Traditional analytics revolve around discrete events. Yet football’s hidden logic is spatial: who is close to whom, how far, and for how long. The research by Buldú et al. (Football Tracking Networks: Beyond Event-Based Connectivity, arXiv:2011.06014) reframed the problem using Signed Proximity Networks (SPN): connect players who are within a tactical distance threshold and analyze the evolving geometry.

Full text available at:
https://arxiv.org/pdf/2011.06014.pdf

This paradigm makes local overloads and underloads measurable. It replaces qualitative impressions of «being outnumbered» with a geometric criterion that can be audited across matches, zones and phases.


Methods — A Proximity Network That Triggers Alerts

Data: Optical tracking at 25 Hz (TRACAB).
Graph construction (SPN):

  • Nodes: All on-field players.
  • Edges: Between any two players < R meters apart (typically 6–8 m in mid-block; lower in low block; higher in high press).
  • Edge sign: Positive for teammates (structural cohesion), negative for opponents (direct contention).

Defensive-inferiority alert (operational rule):
For a defending player D within a 30 m ball-centered radius, an alert triggers if, for ≥ 0.5 s:

  1. Number of opponents within R ≥ 2, and
  2. Number of teammates within R = 0 (excluding D).

Robustness filters (to avoid collinearity noise): minimum triangle area for D–O1–O2; angular spread at D between 40°–140°.

Phase & zone labeling:

  • Phase detection: Based on possession and block dynamics (offensive/defensive).
  • Zonal tagging: Via pitch grid (e.g., «Right channel – Zone 3»).

Outputs:

  • Auto-generated video clips with overlay (IDs, proximity links, highlighted triangular area of exposure).
  • Frequency/heat maps by zone and phase, with duration and repetition metrics.

Results — What the Model Reveals

1) Repeatable exposure patterns
Defensive underloads concentrate in predictable contexts: far-side switches (full-back lanes), early interior jumps (half-space gaps), and delayed cover across the last line. The model quantifies where, how often, and for how long these occur.

2) Compactness signature
Consistent with Buldú et al., teams showing average teammate distances around 6–8 m maintain more stable positive (green) proximity structures and reduce isolated 1v2 events — an empirical footprint of compactness that aligns with the broader literature on pitch control and spatial dominance.

3) Inverted logic for offensive superiority
Using the same geometry, the system flags where an opponent creates local 2v1s in attack (e.g., 3-2-5 rest-defence exploitation, wide overloads with full-back + winger + interior).
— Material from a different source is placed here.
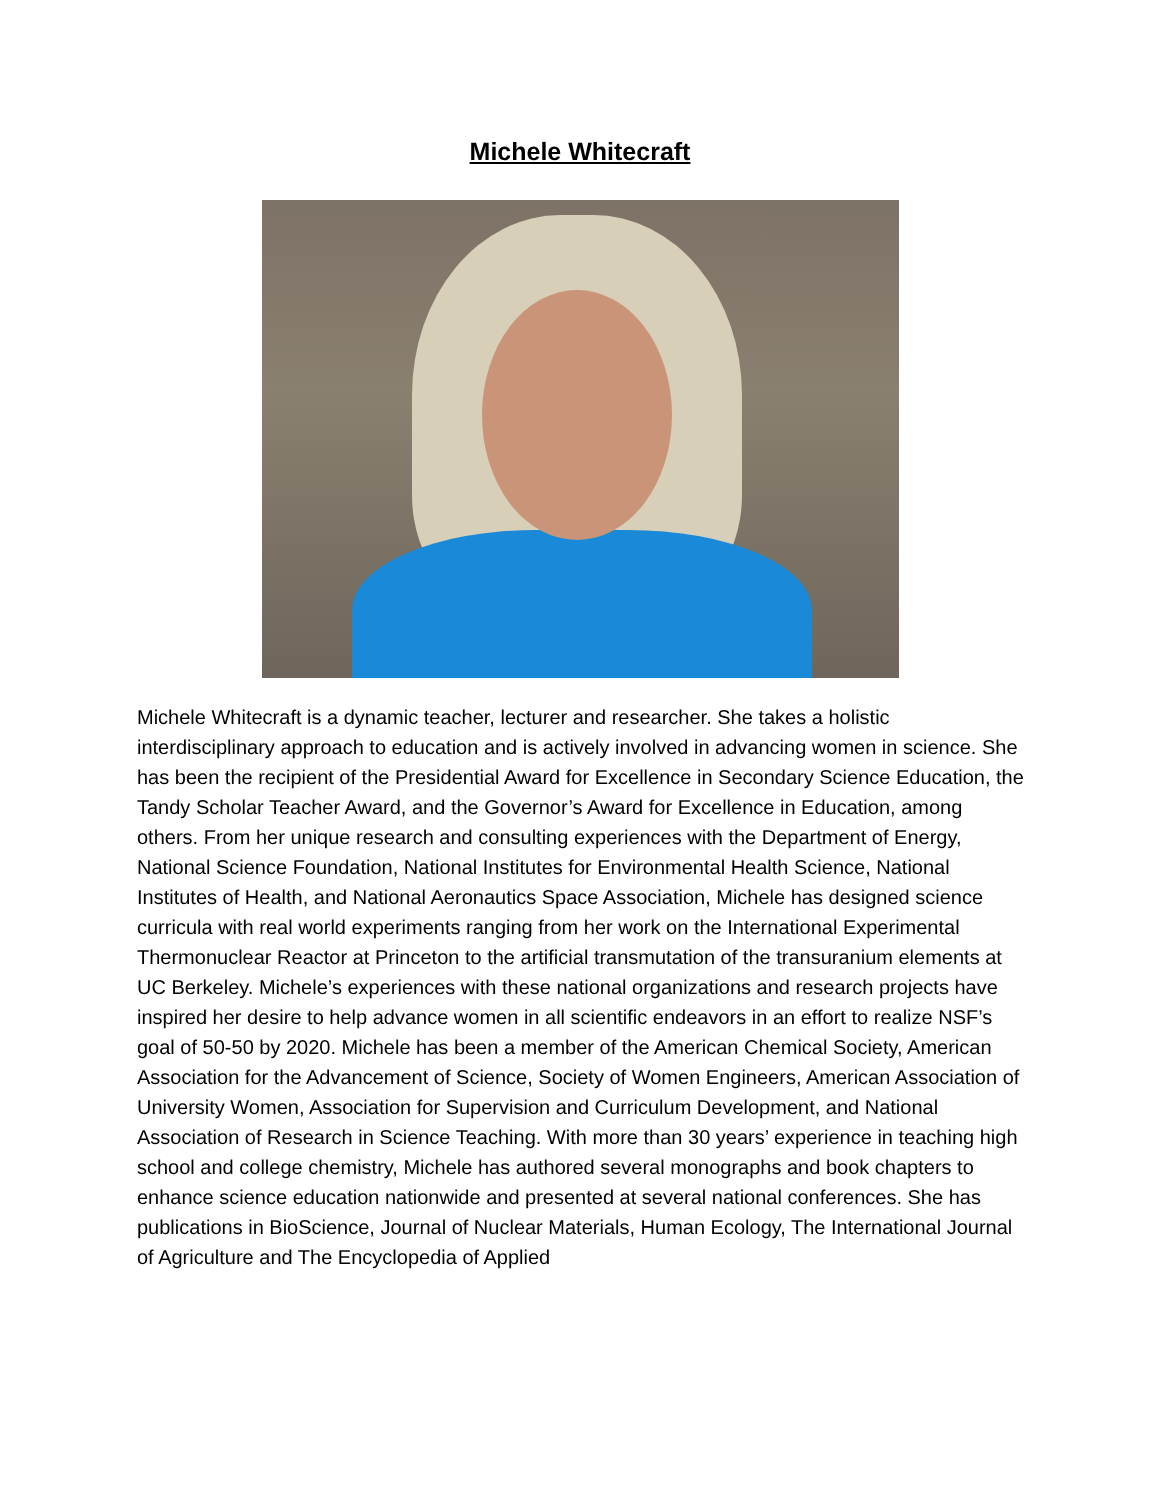Michele Whitecraft
Michele Whitecraft is a dynamic teacher, lecturer and researcher. She takes a holistic interdisciplinary approach to education and is actively involved in advancing women in science. She has been the recipient of the Presidential Award for Excellence in Secondary Science Education, the Tandy Scholar Teacher Award, and the Governor’s Award for Excellence in Education, among others. From her unique research and consulting experiences with the Department of Energy, National Science Foundation, National Institutes for Environmental Health Science, National Institutes of Health, and National Aeronautics Space Association, Michele has designed science curricula with real world experiments ranging from her work on the International Experimental Thermonuclear Reactor at Princeton to the artificial transmutation of the transuranium elements at UC Berkeley. Michele’s experiences with these national organizations and research projects have inspired her desire to help advance women in all scientific endeavors in an effort to realize NSF’s goal of 50-50 by 2020. Michele has been a member of the American Chemical Society, American Association for the Advancement of Science, Society of Women Engineers, American Association of University Women, Association for Supervision and Curriculum Development, and National Association of Research in Science Teaching. With more than 30 years’ experience in teaching high school and college chemistry, Michele has authored several monographs and book chapters to enhance science education nationwide and presented at several national conferences. She has publications in BioScience, Journal of Nuclear Materials, Human Ecology, The International Journal of Agriculture and The Encyclopedia of Applied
These moments are enumerated and clipped automatically.


Conclusions — From Spatial Signal to Operational Intelligence

This tracking-based SPN model turns spatial relations into auditable structure: it exposes when and where defensive inferiority emerges and, symmetrically, where offensive superiority is constructed. Implemented by the Football Intelligence & Performance Department at LALIGA, it replaces manual search with objective alerts, preserves methodological transparency, and scales across matches for opponent analysis.

The innovation is not a new metric for its own sake; it is a robust way to treat the pitch as a dynamic network, where geometry and time define vulnerability – and where evidence replaces narrative.


Methodological Notes (Transparency)

  • Sampling: 25 Hz tracking (TRACAB) validated in LALIGA environments.
  • Thresholds: R tuned by phase (indicative mid-block 6–8 m); persistence ≥ 0.5 s.
  • Scope: Alerts within ≤ 30 m of the ball; goalkeeper excluded except in box-specific rules.
  • Caveat: The model surfaces structure, not causality; outcomes are reported separately (e.g., progression, shot creation) if required by the workflow.

Context within Football Science

This work extends a research line moving beyond events to the topology of space – from pitch-control models to proximity-based coordination and relative-phase analyses. SPN contributes a local, geometry-first lens that complements global control metrics: it identifies the moment structural support fails or accumulates, which is precisely where advantage changes hands.